I read with interest two articles in the Sept. 28, 2009, edition of
Law Times. On page 6, Rosalind Conway wrote about the problems criminal defence counsel are experiencing with the legal aid system.
On page 7, Brian Finnigan wrote about the difficulties in accessing legal services in small communities.
As a matter of policy, Canadians have decided that people charged with serious crimes are entitled to legal representation and that if they can’t afford to pay for their own lawyer, the state must provide legal counsel.
However, legal aid is underfunded, and that simple fact is the source of the problems. Because lawyers can’t survive in small communities on what legal aid pays, they have no choice but to work in larger centres where there is more work available, some of it on a private retainer basis.
I don’t see this changing until the courts start dismissing very serious criminal cases over delays due to underfunding of the justice system. Only then will access to justice actually assume some importance and priority in both the federal and provincial governments’ spending.
The problems addressed in these two articles are serious and they require a serious response based on reasoned consideration. That response was not met by the recent decision of the Ontario government to harmonize the provincial sales tax with the federal goods and services tax.
I find it ironic that the same government that has been telling me for the last 30 years that lawyers have to be part of the solution has now chosen to address the problems by increasing the cost of legal services even more.

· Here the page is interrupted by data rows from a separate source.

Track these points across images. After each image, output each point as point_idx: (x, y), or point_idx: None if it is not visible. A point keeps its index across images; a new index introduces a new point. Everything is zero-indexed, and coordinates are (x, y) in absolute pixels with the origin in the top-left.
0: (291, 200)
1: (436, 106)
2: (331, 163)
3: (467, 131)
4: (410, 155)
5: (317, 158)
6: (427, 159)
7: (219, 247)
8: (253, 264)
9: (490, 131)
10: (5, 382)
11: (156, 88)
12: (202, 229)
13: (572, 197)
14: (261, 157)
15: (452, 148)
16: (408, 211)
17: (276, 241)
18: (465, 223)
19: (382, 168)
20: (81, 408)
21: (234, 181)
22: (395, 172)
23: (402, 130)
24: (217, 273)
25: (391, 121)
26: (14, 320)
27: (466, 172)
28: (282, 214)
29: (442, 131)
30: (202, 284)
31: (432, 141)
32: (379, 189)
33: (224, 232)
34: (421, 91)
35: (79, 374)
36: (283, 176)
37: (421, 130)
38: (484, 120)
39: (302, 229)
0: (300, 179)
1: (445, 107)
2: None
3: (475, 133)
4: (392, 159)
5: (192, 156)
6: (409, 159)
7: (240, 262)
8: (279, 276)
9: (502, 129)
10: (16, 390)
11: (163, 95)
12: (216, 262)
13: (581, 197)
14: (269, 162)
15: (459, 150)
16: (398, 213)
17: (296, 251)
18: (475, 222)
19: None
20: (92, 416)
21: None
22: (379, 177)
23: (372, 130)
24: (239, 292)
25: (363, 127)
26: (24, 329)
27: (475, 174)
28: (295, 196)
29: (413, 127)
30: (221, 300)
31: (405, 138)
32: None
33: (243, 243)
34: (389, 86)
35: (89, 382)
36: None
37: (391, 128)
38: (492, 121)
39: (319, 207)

I might be less inclined to view the Ontario government’s action in extending the provincial sales tax to the cost of legal services as hypocritical if there was a commitment by the Ontario government that at least some portion of the province’s share of the amount charged on legal fees would be paid to the Ontario legal aid plan.
But I don’t see that happening either.
We as lawyers must make our clients and the general public aware of the facts if the community perception of the value of the justice system, and the need to adequately fund it, is going to change.